(DOCUMENT PASSAGE)
※

The Newton–Leibniz Formula

Before the Newton–Leibniz formula was understood, computing a definite integral $\int_a^b f(x)\,dx$ meant forming Riemann sums, taking a limit, and somehow identifying what that limit equalled — a process that had to be carried out from scratch for every new integrand. The formula, also called the Fundamental Theorem of Calculus, cuts through all of that: it says that integration and differentiation are inverse operations, so to evaluate $\int_a^b f(x)\,dx$ you only need to find a function whose derivative is $f$, then subtract its values at the endpoints. This single observation transforms pages of limit arguments into a one-line computation.

The theorem has two logically distinct halves. The first half shows that the integral with a variable upper limit is itself differentiable; the second half shows how any primitive (antiderivative) can be used to evaluate the integral. Together they form the deepest result in elementary calculus.

Part 1: the integral with a variable upper limit is a primitive

Let $f$ be continuous on $[a, b]$. Because $f$ is continuous it is Riemann integrable on every subinterval, so the expression

$$F(x) \coloneqq \int_a^x f(t)\,dt, \qquad x \in [a, b],$$

is well defined. We call $F$ the integral with variable upper limit, and the claim is that $F$ is differentiable with $F'(x) = f(x)$ at every point of $[a, b]$.

※

(RAW RECORDS)
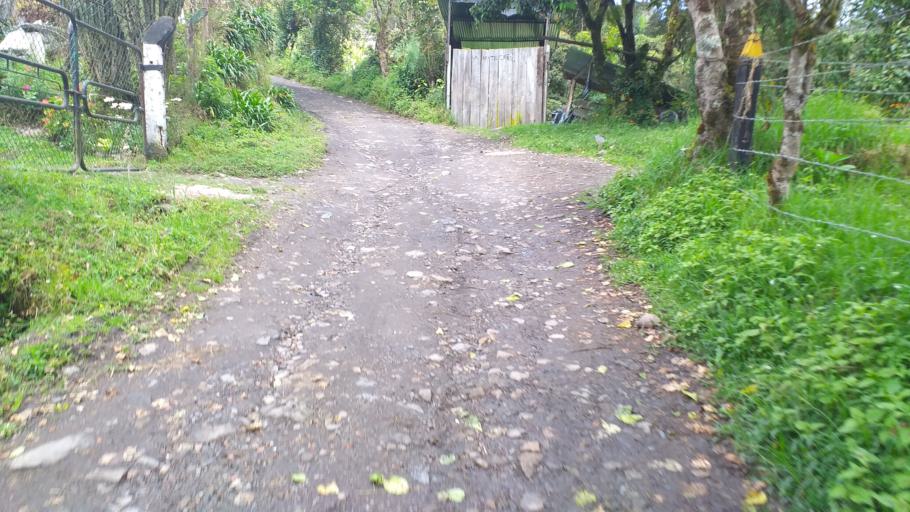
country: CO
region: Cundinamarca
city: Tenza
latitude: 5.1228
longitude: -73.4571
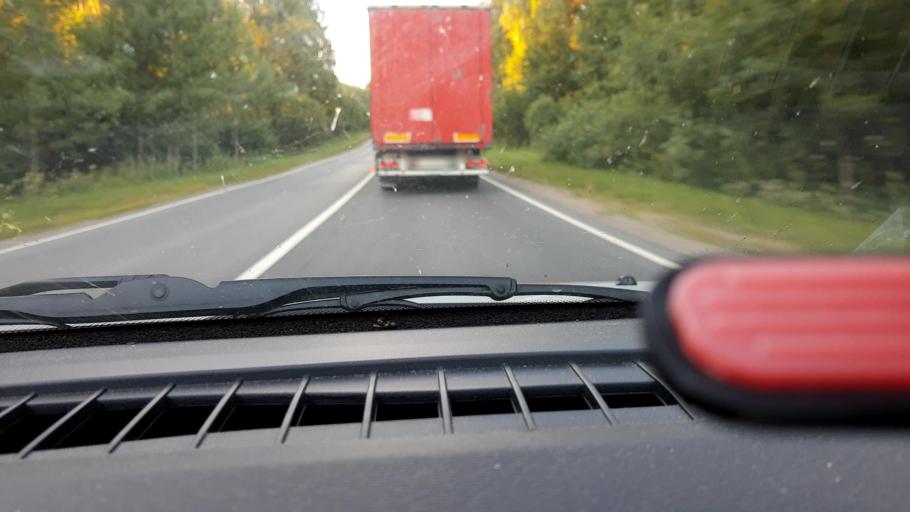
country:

※

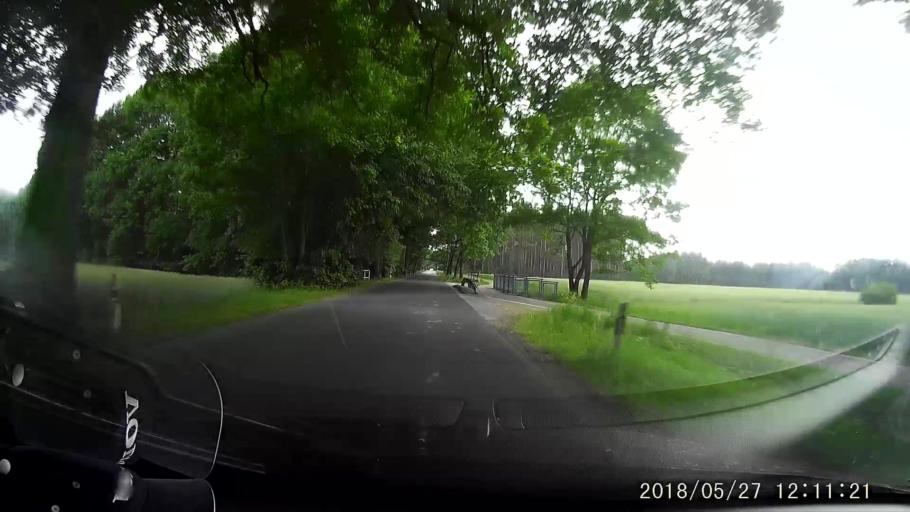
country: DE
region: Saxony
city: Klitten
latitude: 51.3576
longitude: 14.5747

※

(WORK TO COMPLETE)
A. Repeat word for word the part of the Newton–Leibniz formula passage between "Let $f$ be continuous" and "point of $[a, b]$.", inclusive.
B. In the Newton–Leibniz formula passage, what other name is given to the formula?
C. Go on with the Newton–Leibniz formula passage from the point where it stops.

(RESPONSES PER TASK)
A.
Let $f$ be continuous on $[a, b]$. Because $f$ is continuous it is Riemann integrable on every subinterval, so the expression

$$F(x) \coloneqq \int_a^x f(t)\,dt, \qquad x \in [a, b],$$

is well defined. We call $F$ the integral with variable upper limit, and the claim is that $F$ is differentiable with $F'(x) = f(x)$ at every point of $[a, b]$.

B. The Fundamental Theorem of Calculus.

C.
Proof of Part 1

Fix $x \in (a, b)$ and let $h \neq 0$ be small enough so that $x + h \in [a, b]$. By the additivity of the integral,

$$F(x + h) - F(x) = \int_a^{x+h} f(t)\,dt - \int_a^x f(t)\,dt = \int_x^{x+h} f(t)\,dt.$$

Dividing by $h$ gives the difference quotient

$$\frac{F(x+h) - F(x)}{h} = \frac{1}{h}\int_x^{x+h} f(t)\,dt.$$

Because $f$ is continuous on the interval between $x$ and $x+h$, the mean value theorem for integrals guarantees the existence of a point $\xi_h$ between $x$ and $x + h$ such that

$$\int_x^{x+h} f(t)\,dt = f(\xi_h)\cdot h.$$

Substituting back,

$$\frac{F(x+h) - F(x)}{h} = f(\xi_h).$$

As $h \to 0$ the point $\xi_h$ is squeezed between $x$ and $x + h$, so $\xi_h \to x$. By continuity of $f$,

$$f(\xi_h) \to f(x).$$

Therefore the difference quotient converges to $f(x)$, which is exactly the definition of differentiability:

$$F'(x) = f(x). \qquad \square$$

The same argument applies at the endpoints $a$ and $b$ using one-sided limits. Part 1 tells you that every continuous function has a primitive, and it exhibits one explicitly: the integral with variable upper limit.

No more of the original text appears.